Platelets affect all phases of immune responses. Their interactions with immune cells likely mediate beneficial outcomes in limiting infection and maintaining hemostasis [30][35]. However, continued platelet interactions with leukocytes or endothelial cells can also lead to adverse effects from excessive immune stimulation and inflammatory insult [14][4].

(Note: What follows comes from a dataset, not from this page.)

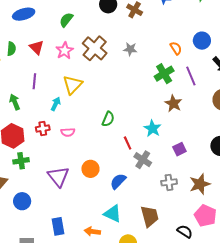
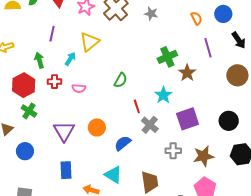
green cross: (164, 74) -> (167, 57), moved
green arrow: (15, 102) -> (39, 60), moved
purple square: (179, 149) -> (188, 119), size x1.6
green cross: (21, 161) -> (29, 111), turned 35
blue rectangle: (58, 226) -> (66, 170), moved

3. Metabolic Plasticity of Platelets

Despite being small and lacking a nucleus, platelets possess extraordinary metabolic machinery. The metabolism of platelets is not fully known yet; however, it has been estimated that at their basal metabolic state, ATP is generated by both mitochondrial oxidative phosphorylation (OXPHOS) (35%) and glycolysis (65%) [31][36]. During platelet activation, fatty acid oxidation and glutaminolysis is promoted to meet the energetic needs for aggregation [31][36]. Fatty acids and L-glutamine are required for OXPHOS, and if necessary, platelets can uptake extracellular fatty acids [31][36]. Interestingly, platelets proved to have metabolic plasticity, which allows them to compensate the energetic demand driven by activation and aggregation switching from one to another metabolic route [31][36]. These two important ATP-generating pathways have become relevant in translational research, where it has been observed that severe phenotypes of allergic and respiratory diseases show a bioenergetic dysfunction in platelets and leukocytes [32][37]. As an example of dysfunction, decreased glycolytic function in platelets from asthmatic patients has shown to be compensated by increased tricarboxylic acid (TCA) cycle activity leading to a re-direction of their metabolism towards mitochondrial metabolism, which might increase oxidative injury in asthma [33][38].